Week 7 – Redlining and Interpolation

  1. What patterns do you see between mortgage companies and locations that supplied lendeesin Philadelphia?

Here, the total number of mortgages are shown shaded in black. More darkly shaded areas are the ones in which the most mortgages were offered. Berean Savings and Loan Association, a black-owned company, is shown in green. This company’s mortgages were concentrated in areas marked to be high-risk. Metropolitan Life, shown in red, was not a black-owned company. It also sold most of its mortgages in high-risk areas, but the correlation is not quite as dramatic.

    2. Which regions had the highest interest rates?

    In this map, high interest rates are shown in dark orange. They line up almost exactly with the areas marked as the most high-risk for lenders.

    3. What indication do you see (if any) that HOLC maps caused redlining (as opposed to
    mapping preexisting discrimination)?

    Here, the percentage of black people living in each neighborhood is represented as a cloropleth map underneath the interest rate layer, with the highest percentages of black residents in purple. Some of the districts the HOLC marked as high risk were in places with few black residents, but the HOCL marked all places with a high percentage of black residents as high-risk. This suggests that while race wasn’t the only factor that caused districts to be marked high-risk, it definitely was a factor.

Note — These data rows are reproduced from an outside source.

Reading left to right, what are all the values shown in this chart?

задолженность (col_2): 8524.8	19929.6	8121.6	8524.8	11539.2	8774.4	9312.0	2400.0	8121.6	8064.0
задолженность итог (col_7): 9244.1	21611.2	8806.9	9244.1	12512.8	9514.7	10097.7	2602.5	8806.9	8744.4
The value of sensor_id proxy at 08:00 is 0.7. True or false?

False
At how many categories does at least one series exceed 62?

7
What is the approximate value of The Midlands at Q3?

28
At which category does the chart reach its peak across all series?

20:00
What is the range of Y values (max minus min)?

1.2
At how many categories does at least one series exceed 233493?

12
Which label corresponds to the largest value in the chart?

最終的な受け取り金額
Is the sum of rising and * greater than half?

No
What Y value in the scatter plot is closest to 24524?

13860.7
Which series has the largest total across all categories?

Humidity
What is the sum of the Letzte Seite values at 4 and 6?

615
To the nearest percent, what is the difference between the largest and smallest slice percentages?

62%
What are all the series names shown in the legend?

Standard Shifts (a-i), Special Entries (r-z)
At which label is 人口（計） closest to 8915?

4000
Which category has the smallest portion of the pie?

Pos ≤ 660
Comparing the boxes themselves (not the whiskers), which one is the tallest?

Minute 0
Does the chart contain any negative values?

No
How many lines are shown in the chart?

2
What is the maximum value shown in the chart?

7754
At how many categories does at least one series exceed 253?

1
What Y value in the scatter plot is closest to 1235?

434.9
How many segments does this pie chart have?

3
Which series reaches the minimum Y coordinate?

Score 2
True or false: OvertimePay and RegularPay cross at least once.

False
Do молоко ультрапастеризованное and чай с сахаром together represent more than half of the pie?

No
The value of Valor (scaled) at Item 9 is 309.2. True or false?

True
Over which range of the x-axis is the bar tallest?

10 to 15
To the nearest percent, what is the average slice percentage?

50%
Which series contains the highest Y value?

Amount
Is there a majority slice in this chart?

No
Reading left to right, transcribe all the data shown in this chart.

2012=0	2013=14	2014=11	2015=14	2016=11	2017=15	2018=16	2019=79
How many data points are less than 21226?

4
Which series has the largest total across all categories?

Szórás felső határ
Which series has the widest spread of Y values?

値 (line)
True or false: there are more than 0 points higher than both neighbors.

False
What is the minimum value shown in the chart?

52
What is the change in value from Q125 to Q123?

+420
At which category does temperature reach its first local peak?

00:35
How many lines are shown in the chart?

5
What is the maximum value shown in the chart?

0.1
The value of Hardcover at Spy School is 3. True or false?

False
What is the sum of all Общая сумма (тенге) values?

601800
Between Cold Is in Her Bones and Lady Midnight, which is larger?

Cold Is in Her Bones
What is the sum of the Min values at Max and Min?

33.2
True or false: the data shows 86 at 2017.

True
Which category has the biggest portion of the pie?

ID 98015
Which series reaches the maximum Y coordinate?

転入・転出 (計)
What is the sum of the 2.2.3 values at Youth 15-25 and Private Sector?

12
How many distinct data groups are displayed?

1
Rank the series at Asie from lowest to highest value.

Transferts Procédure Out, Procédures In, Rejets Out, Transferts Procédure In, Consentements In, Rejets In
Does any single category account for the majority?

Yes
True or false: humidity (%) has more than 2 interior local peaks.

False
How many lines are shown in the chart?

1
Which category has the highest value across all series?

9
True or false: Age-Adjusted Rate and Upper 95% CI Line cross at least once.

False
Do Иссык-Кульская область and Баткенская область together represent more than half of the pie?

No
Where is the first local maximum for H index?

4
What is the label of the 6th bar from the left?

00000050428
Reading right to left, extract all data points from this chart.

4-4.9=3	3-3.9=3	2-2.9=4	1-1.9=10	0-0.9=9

    4. What additional data layers do you think might supply evidence of discriminatory housing policy/segregated urban development that you don’t have access to in this exercise?

    I’m not very familiar with the intricacies of redlining and honestly, I barely know what a mortgage is, so I don’t think I’m very equipped to identify what data I might be missing. That being said, I think it’d be interesting to be able to see how much money these companies made from collecting interest in different areas. That would help to determine the motivation for their lending patterns and show how much high interest rates affected the likelihood of people taking out loans.

    5. Create one clear, legible map that you think best demonstrates the most compelling
    visualization of redlining in Philadelphia.

    I think that the layer showing interest rates is a very important piece of evidence, but after trying a few different things, I wasn’t able to make it look comprehensible. It looks fine on its own, but when you add any other layer to the same map, it becomes very hard to tell what’s going on.

    My second idea was to show the percentage of black residents in each neighborhood over the HOLC map, but QGIS wasn’t letting me change the opacity of the polygon layers for some reason, so I’ve settled for making the georeferenced HOLC map transparent. It doesn’t look very good, but it does display the same information: neighborhood with a high percentage of black people were always marked as high-risk. The best I could do for readability was get rid of the basemap.